D’honneur ! ils en ont bien besoin…

Monsieur, voilà un journal.

Bon ! c’est justement celui qui a le plus de vogue. Voyons, lisons. La fadeur !… quelle platitude !… c’est-là une épigramme ?… Je ne m’en serois pas douté. Passons… Une épître à un seigneur russe ?… Et le seigneur russe est un cèdre du Liban ?… et le poëte est une foible tige d’hysope ?… Vil rimeur ! tu es plutôt un ver rampant. Et le seigneur ?… Il est ce qu’il est. Mais quoi encore ? Ma foi ! ce qu’est un seigneur ; rien si vous voulez.

Ce journal me coûte un schelling. Je ne le regrette pas. Quand mon père et mon oncle Tobie seront couchés, il faudra qu’ils dorment.
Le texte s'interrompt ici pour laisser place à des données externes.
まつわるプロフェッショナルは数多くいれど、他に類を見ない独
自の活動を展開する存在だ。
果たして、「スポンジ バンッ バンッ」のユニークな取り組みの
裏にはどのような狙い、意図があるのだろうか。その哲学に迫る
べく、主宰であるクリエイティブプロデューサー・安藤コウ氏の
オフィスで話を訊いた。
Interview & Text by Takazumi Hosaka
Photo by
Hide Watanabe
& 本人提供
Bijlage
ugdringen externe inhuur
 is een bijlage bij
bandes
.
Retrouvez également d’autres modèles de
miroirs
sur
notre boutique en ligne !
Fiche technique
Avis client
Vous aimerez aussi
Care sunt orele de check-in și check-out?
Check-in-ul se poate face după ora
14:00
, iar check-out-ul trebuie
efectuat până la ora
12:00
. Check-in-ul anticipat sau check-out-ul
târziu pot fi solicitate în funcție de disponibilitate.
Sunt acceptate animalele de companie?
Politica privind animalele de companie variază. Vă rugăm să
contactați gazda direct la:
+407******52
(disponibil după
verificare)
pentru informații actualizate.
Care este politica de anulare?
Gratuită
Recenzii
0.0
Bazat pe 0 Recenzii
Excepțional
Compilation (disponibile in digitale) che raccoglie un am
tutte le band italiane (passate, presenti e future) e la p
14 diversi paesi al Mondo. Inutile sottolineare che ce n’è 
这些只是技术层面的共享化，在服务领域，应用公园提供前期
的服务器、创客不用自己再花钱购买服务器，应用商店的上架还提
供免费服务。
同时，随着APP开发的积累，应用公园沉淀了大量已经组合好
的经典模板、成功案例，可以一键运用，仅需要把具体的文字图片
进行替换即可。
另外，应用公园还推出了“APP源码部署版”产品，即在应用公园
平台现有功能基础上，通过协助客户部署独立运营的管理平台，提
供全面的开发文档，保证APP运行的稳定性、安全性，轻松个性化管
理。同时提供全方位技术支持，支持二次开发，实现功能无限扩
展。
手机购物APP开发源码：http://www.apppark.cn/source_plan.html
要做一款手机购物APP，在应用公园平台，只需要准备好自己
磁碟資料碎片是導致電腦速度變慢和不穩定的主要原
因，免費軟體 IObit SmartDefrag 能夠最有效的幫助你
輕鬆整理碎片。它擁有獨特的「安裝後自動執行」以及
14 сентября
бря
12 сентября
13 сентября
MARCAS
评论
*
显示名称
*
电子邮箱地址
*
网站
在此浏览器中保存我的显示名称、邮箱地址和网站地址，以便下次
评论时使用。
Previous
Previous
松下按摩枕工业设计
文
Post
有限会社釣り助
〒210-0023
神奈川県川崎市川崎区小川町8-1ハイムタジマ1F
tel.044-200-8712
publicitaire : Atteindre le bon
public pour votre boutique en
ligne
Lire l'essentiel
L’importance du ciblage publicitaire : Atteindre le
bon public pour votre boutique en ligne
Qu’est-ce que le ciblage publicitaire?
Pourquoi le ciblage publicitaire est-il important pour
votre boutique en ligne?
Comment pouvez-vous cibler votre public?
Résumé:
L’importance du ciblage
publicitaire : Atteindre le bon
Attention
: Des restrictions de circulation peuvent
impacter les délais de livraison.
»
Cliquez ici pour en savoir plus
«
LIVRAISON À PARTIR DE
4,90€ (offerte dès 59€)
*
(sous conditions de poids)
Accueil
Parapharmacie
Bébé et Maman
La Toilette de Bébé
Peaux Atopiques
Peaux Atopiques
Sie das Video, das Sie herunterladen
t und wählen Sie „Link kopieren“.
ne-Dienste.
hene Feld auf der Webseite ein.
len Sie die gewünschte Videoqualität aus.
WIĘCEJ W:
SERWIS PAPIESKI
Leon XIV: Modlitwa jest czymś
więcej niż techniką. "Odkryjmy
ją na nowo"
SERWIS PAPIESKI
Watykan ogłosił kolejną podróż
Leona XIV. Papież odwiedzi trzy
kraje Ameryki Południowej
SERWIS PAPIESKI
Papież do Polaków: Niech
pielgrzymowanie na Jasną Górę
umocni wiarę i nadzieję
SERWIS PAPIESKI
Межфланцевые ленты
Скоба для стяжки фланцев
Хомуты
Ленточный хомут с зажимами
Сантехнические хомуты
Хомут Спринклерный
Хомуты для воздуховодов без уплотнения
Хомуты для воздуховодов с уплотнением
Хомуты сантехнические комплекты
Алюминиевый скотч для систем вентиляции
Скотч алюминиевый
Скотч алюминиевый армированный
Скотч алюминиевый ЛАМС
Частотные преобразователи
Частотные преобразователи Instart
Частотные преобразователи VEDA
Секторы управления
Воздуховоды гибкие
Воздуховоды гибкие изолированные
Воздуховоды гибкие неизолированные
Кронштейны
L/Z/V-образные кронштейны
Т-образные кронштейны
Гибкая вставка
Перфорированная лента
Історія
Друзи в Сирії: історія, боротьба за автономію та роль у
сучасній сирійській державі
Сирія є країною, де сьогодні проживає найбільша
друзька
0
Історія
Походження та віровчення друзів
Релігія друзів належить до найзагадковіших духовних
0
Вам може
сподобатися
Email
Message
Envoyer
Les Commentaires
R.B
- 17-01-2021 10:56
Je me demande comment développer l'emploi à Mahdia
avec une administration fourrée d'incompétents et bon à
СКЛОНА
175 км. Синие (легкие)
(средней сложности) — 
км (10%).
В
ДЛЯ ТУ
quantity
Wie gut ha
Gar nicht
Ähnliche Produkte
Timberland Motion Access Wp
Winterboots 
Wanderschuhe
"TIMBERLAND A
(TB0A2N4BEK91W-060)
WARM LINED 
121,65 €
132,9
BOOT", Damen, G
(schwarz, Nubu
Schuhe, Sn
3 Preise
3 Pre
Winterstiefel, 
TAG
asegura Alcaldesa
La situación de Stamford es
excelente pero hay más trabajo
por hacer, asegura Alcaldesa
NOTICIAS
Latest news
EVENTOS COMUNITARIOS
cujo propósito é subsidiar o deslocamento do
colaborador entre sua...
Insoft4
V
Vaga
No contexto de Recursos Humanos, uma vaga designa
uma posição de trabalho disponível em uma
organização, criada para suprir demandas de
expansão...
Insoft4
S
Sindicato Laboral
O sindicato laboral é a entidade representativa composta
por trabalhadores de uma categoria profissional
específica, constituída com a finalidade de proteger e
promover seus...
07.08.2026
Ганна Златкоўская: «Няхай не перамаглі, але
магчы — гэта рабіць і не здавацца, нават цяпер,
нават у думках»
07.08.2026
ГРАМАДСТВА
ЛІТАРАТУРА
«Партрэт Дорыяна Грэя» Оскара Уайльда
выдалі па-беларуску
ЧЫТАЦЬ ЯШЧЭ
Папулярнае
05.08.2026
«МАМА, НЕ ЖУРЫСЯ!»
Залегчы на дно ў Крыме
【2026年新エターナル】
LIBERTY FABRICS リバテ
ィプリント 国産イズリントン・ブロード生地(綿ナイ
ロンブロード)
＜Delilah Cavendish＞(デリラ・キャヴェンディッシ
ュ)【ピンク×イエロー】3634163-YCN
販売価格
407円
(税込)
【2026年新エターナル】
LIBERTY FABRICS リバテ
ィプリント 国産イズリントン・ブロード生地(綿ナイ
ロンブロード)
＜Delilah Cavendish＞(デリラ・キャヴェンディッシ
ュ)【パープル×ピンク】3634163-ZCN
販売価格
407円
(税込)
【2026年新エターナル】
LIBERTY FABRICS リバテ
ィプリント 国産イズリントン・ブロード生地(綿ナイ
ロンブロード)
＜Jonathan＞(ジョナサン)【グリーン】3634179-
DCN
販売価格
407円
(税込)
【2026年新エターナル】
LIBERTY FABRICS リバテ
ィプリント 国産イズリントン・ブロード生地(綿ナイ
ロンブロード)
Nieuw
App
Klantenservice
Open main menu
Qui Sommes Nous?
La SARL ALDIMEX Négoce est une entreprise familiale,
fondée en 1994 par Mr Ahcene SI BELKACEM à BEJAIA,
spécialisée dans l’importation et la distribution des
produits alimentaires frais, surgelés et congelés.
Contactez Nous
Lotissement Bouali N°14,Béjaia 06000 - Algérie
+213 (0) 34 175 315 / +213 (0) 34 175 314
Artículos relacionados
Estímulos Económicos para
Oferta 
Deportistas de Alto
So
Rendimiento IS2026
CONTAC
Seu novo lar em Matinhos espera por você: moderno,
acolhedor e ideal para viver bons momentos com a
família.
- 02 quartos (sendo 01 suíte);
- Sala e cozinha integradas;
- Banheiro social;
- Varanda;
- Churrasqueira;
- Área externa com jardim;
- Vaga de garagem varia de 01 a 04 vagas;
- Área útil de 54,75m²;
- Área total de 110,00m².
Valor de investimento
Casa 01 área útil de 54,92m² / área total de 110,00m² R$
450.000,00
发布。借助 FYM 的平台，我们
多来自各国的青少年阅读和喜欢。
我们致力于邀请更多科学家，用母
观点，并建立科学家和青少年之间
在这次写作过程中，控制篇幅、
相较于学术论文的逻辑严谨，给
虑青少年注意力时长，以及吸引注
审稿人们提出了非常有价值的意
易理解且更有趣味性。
Je lirai à l’un l’épître au seigneur russe, et à l’autre les épigrammes.

Avec tout cela, si chaque jour de ma vie me tailloit autant de besogne que m’en a fourni celui-ci, je ne sais quand j’aurois fini. Voyez un peu la crise singulière où je suis. Jamais peut-être aucun biographe ne s’est trouvé dans cette situation avant moi ; peut-être qu’aucun ne s’y trouvera jamais, et qu’elle étoit réservée pour moi seul, depuis la création jusqu’au néant de tous les êtres.